TASK REQUIREMENTS:
Reproduce the rows below with "Write" swapped for "Give" and everything else unchanged. Omit the pictures from your answer.

GIVEN ENTRIES:
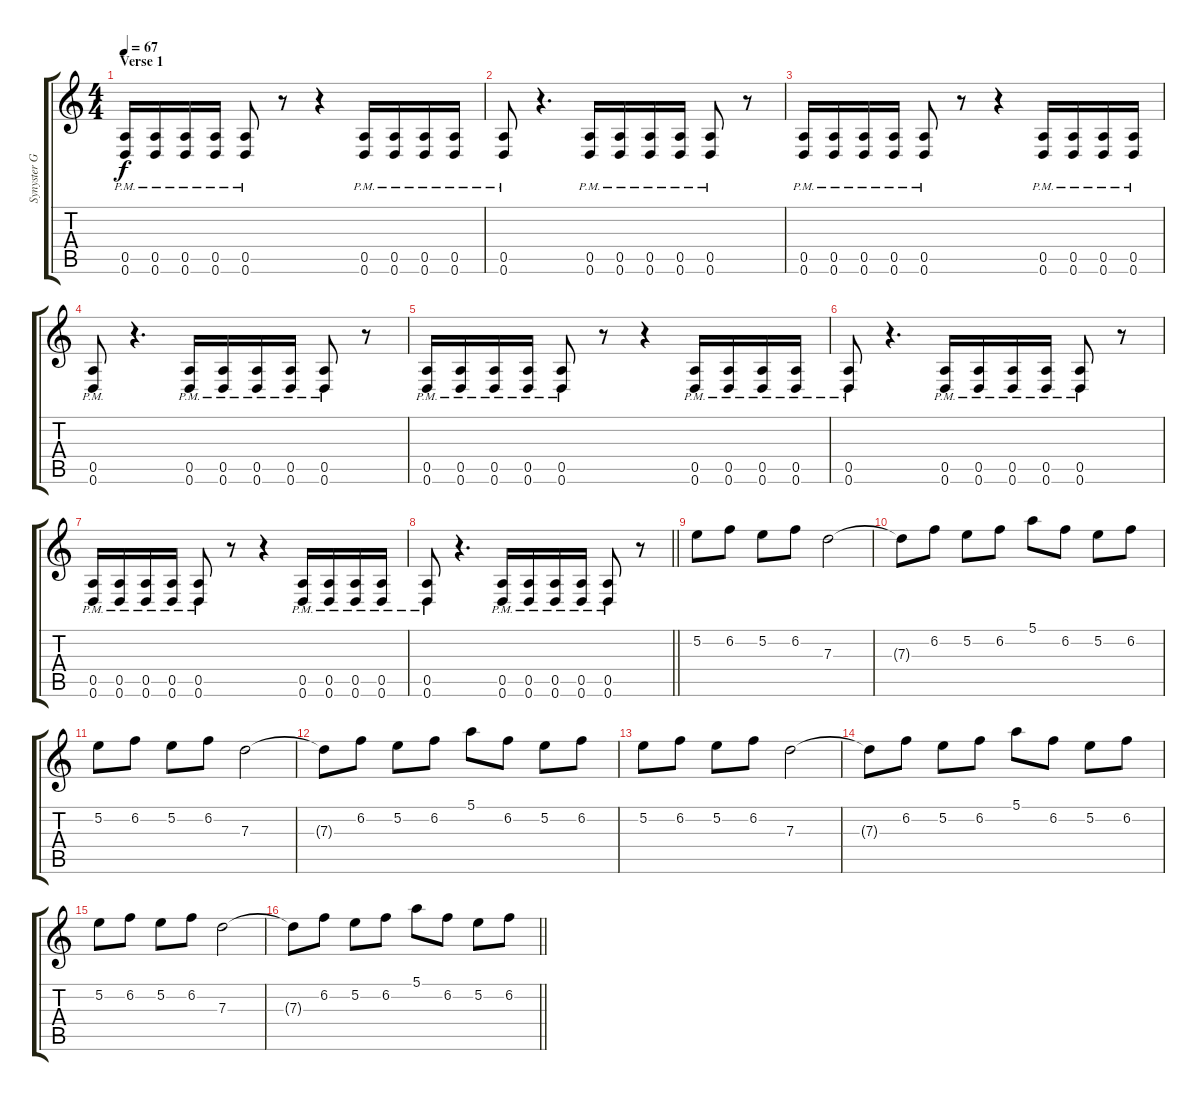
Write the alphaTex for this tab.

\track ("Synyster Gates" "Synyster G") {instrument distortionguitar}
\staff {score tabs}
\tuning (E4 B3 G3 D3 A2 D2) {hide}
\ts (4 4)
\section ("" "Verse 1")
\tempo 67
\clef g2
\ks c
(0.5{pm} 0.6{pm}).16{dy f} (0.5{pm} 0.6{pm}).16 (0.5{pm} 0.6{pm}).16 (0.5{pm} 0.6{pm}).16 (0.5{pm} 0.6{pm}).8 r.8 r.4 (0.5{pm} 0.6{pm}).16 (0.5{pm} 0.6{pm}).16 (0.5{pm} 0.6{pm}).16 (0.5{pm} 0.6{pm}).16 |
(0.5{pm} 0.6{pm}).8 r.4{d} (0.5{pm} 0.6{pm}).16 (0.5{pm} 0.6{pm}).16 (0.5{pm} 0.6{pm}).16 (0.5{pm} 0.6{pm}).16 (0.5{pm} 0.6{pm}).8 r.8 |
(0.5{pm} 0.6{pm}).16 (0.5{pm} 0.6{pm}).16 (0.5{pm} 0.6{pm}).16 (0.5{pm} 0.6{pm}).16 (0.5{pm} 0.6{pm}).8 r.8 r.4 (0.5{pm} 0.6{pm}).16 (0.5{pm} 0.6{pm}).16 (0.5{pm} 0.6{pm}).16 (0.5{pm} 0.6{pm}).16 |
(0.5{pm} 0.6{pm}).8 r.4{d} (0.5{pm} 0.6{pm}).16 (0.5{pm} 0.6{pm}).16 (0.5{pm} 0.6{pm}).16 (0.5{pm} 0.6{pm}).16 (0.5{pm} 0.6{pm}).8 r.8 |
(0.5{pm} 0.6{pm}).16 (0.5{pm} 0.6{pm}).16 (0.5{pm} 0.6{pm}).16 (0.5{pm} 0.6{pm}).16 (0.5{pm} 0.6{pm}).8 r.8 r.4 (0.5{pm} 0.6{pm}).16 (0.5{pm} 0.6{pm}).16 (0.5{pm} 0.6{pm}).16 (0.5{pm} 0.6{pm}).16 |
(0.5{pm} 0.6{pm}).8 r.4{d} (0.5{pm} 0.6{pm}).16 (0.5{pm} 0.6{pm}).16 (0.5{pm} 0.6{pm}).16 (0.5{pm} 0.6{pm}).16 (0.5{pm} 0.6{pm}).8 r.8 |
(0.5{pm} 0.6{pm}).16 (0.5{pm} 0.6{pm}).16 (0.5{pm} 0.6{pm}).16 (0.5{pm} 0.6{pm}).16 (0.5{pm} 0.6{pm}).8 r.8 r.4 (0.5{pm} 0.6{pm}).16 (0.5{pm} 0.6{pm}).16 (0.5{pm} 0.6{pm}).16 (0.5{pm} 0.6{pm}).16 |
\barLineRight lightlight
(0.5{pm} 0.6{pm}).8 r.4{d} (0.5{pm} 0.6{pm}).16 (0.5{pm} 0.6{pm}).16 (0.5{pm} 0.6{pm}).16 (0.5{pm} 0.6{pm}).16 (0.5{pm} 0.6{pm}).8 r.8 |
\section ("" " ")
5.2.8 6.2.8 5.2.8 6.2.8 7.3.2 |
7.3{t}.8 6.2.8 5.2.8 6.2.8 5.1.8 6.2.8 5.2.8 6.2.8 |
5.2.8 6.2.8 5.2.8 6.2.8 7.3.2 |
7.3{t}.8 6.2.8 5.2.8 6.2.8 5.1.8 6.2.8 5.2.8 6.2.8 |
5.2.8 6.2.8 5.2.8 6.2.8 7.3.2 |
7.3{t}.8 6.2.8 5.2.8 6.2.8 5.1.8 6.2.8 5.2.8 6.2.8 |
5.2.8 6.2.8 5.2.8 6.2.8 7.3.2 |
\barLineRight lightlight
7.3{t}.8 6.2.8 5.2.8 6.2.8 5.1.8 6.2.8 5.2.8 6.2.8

SOLUTION FOR THIS PROBLEM:
Give the alphaTex for this tab.

\track ("Synyster Gates" "Synyster G") {instrument distortionguitar}
\staff {score tabs}
\tuning (E4 B3 G3 D3 A2 D2) {hide}
\ts (4 4)
\section ("" "Verse 1")
\tempo 67
\clef g2
\ks c
(0.5{pm} 0.6{pm}).16{dy f} (0.5{pm} 0.6{pm}).16 (0.5{pm} 0.6{pm}).16 (0.5{pm} 0.6{pm}).16 (0.5{pm} 0.6{pm}).8 r.8 r.4 (0.5{pm} 0.6{pm}).16 (0.5{pm} 0.6{pm}).16 (0.5{pm} 0.6{pm}).16 (0.5{pm} 0.6{pm}).16 |
(0.5{pm} 0.6{pm}).8 r.4{d} (0.5{pm} 0.6{pm}).16 (0.5{pm} 0.6{pm}).16 (0.5{pm} 0.6{pm}).16 (0.5{pm} 0.6{pm}).16 (0.5{pm} 0.6{pm}).8 r.8 |
(0.5{pm} 0.6{pm}).16 (0.5{pm} 0.6{pm}).16 (0.5{pm} 0.6{pm}).16 (0.5{pm} 0.6{pm}).16 (0.5{pm} 0.6{pm}).8 r.8 r.4 (0.5{pm} 0.6{pm}).16 (0.5{pm} 0.6{pm}).16 (0.5{pm} 0.6{pm}).16 (0.5{pm} 0.6{pm}).16 |
(0.5{pm} 0.6{pm}).8 r.4{d} (0.5{pm} 0.6{pm}).16 (0.5{pm} 0.6{pm}).16 (0.5{pm} 0.6{pm}).16 (0.5{pm} 0.6{pm}).16 (0.5{pm} 0.6{pm}).8 r.8 |
(0.5{pm} 0.6{pm}).16 (0.5{pm} 0.6{pm}).16 (0.5{pm} 0.6{pm}).16 (0.5{pm} 0.6{pm}).16 (0.5{pm} 0.6{pm}).8 r.8 r.4 (0.5{pm} 0.6{pm}).16 (0.5{pm} 0.6{pm}).16 (0.5{pm} 0.6{pm}).16 (0.5{pm} 0.6{pm}).16 |
(0.5{pm} 0.6{pm}).8 r.4{d} (0.5{pm} 0.6{pm}).16 (0.5{pm} 0.6{pm}).16 (0.5{pm} 0.6{pm}).16 (0.5{pm} 0.6{pm}).16 (0.5{pm} 0.6{pm}).8 r.8 |
(0.5{pm} 0.6{pm}).16 (0.5{pm} 0.6{pm}).16 (0.5{pm} 0.6{pm}).16 (0.5{pm} 0.6{pm}).16 (0.5{pm} 0.6{pm}).8 r.8 r.4 (0.5{pm} 0.6{pm}).16 (0.5{pm} 0.6{pm}).16 (0.5{pm} 0.6{pm}).16 (0.5{pm} 0.6{pm}).16 |
\barLineRight lightlight
(0.5{pm} 0.6{pm}).8 r.4{d} (0.5{pm} 0.6{pm}).16 (0.5{pm} 0.6{pm}).16 (0.5{pm} 0.6{pm}).16 (0.5{pm} 0.6{pm}).16 (0.5{pm} 0.6{pm}).8 r.8 |
\section ("" " ")
5.2.8 6.2.8 5.2.8 6.2.8 7.3.2 |
7.3{t}.8 6.2.8 5.2.8 6.2.8 5.1.8 6.2.8 5.2.8 6.2.8 |
5.2.8 6.2.8 5.2.8 6.2.8 7.3.2 |
7.3{t}.8 6.2.8 5.2.8 6.2.8 5.1.8 6.2.8 5.2.8 6.2.8 |
5.2.8 6.2.8 5.2.8 6.2.8 7.3.2 |
7.3{t}.8 6.2.8 5.2.8 6.2.8 5.1.8 6.2.8 5.2.8 6.2.8 |
5.2.8 6.2.8 5.2.8 6.2.8 7.3.2 |
\barLineRight lightlight
7.3{t}.8 6.2.8 5.2.8 6.2.8 5.1.8 6.2.8 5.2.8 6.2.8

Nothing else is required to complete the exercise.